* **INSTRUCTIONS FOR THE TASK**: Copy out each line of the entries below that contains the string "Monday", matching case exactly.

Start DATASET RECORDS

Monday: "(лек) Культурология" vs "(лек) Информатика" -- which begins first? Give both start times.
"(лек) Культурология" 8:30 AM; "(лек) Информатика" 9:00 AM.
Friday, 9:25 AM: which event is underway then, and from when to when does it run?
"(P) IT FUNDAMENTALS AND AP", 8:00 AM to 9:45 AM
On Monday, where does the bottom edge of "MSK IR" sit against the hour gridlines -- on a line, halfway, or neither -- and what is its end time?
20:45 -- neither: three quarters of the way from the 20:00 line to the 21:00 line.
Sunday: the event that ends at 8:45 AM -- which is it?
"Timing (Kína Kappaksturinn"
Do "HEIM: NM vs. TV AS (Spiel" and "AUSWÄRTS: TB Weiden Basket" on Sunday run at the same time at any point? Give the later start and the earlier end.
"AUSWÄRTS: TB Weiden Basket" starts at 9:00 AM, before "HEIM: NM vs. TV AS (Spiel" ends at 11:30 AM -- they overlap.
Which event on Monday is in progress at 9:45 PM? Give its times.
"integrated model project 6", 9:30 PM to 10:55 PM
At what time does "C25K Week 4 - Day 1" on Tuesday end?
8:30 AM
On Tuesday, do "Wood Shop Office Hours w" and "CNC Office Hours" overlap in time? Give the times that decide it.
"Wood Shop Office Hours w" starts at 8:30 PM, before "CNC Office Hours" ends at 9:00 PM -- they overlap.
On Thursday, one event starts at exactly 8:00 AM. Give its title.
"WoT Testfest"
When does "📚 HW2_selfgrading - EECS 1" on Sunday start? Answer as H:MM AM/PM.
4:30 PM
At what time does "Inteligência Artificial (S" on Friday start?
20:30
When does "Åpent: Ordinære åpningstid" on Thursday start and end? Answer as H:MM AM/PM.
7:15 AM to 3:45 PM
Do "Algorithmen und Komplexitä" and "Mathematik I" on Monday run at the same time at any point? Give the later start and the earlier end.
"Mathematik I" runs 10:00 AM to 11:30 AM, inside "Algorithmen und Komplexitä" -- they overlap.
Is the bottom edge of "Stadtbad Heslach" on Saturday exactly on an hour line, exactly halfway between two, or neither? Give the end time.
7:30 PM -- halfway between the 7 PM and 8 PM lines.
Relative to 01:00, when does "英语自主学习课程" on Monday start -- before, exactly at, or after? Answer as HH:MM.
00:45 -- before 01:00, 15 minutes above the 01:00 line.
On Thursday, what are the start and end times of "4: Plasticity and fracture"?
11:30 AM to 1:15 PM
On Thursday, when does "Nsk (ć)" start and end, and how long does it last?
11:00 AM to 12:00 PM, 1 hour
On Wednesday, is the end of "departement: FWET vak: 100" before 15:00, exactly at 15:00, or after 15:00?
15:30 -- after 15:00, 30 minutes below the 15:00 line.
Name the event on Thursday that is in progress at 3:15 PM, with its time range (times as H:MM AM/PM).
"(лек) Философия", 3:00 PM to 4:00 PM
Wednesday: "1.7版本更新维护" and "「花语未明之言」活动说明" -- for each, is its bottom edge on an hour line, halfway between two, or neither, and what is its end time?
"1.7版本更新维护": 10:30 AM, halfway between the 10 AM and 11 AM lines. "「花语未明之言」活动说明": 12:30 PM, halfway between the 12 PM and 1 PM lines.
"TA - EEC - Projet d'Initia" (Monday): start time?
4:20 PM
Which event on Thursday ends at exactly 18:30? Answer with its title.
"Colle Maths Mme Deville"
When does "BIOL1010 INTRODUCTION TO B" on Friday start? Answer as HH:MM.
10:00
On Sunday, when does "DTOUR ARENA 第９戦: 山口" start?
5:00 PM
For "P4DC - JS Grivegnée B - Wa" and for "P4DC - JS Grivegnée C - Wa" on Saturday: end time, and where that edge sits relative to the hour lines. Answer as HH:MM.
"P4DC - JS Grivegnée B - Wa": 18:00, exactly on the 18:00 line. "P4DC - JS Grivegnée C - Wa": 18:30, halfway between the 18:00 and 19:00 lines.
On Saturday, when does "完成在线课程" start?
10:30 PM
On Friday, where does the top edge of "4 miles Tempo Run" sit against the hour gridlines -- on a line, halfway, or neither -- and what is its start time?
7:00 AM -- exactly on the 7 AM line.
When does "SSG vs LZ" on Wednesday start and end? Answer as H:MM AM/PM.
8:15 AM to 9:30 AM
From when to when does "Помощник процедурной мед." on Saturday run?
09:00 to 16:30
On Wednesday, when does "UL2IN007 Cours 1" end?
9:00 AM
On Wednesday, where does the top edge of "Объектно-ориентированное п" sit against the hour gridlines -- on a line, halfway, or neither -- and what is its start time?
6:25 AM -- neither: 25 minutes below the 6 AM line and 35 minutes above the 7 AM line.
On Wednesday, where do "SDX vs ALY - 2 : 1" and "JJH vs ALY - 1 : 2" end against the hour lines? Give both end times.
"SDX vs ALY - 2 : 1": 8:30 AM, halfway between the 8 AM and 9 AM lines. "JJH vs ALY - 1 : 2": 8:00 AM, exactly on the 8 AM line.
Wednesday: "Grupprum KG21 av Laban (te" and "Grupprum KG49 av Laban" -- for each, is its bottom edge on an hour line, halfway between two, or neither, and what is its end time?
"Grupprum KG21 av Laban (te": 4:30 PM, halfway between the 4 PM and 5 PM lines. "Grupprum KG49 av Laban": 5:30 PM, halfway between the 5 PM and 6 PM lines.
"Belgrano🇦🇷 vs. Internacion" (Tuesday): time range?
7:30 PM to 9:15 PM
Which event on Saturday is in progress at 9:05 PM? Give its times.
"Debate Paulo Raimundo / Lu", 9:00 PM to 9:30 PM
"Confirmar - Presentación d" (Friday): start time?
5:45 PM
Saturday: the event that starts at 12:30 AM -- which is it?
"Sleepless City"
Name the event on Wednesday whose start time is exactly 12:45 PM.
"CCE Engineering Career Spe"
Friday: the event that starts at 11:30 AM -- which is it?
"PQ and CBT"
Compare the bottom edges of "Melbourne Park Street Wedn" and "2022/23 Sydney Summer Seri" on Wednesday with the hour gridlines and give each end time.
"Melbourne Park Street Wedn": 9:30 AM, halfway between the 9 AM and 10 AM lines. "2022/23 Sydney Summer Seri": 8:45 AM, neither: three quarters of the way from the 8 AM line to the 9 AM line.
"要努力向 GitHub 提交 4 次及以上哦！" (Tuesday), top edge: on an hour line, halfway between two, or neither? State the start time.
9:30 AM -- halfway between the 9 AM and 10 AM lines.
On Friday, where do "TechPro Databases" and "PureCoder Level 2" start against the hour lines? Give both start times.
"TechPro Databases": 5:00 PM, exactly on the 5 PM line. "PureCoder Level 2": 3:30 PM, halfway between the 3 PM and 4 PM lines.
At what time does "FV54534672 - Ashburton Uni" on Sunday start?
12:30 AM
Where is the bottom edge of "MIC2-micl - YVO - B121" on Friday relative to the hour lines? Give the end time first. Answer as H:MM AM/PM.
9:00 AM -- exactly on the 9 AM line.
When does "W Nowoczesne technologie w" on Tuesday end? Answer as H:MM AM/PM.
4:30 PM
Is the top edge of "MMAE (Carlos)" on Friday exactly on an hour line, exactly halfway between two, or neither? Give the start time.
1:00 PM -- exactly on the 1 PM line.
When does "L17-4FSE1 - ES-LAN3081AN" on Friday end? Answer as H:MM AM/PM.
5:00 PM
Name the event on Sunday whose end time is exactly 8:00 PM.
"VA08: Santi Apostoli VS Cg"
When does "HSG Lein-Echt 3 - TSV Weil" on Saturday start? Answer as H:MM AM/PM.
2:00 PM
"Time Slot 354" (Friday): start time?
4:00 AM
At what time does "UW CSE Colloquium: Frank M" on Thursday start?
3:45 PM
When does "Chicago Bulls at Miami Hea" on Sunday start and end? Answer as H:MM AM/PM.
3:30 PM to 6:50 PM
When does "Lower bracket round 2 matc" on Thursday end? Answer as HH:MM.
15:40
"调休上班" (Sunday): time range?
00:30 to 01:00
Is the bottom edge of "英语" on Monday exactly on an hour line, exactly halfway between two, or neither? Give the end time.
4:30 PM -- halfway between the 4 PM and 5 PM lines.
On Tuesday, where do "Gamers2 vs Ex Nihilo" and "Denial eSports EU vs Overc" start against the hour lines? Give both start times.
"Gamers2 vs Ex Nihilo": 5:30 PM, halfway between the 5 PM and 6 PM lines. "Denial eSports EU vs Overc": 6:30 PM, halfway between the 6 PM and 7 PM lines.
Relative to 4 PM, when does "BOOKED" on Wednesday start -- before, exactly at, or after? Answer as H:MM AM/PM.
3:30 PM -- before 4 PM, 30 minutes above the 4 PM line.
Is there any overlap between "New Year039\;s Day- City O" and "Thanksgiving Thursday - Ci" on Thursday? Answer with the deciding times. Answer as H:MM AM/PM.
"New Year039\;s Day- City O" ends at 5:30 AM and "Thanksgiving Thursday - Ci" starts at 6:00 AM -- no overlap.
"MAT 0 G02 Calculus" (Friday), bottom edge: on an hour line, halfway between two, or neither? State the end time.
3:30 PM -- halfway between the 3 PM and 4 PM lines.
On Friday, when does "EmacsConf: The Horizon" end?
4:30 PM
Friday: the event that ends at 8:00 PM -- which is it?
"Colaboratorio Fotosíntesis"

End DATASET RECORDS

* **PROBLEM SOLUTION**:
Monday: "(лек) Культурология" vs "(лек) Информатика" -- which begins first? Give both start times.
On Monday, where does the bottom edge of "MSK IR" sit against the hour gridlines -- on a line, halfway, or neither -- and what is its end time?
Which event on Monday is in progress at 9:45 PM? Give its times.
Do "Algorithmen und Komplexitä" and "Mathematik I" on Monday run at the same time at any point? Give the later start and the earlier end.
Relative to 01:00, when does "英语自主学习课程" on Monday start -- before, exactly at, or after? Answer as HH:MM.
"TA - EEC - Projet d'Initia" (Monday): start time?
Is the bottom edge of "英语" on Monday exactly on an hour line, exactly halfway between two, or neither? Give the end time.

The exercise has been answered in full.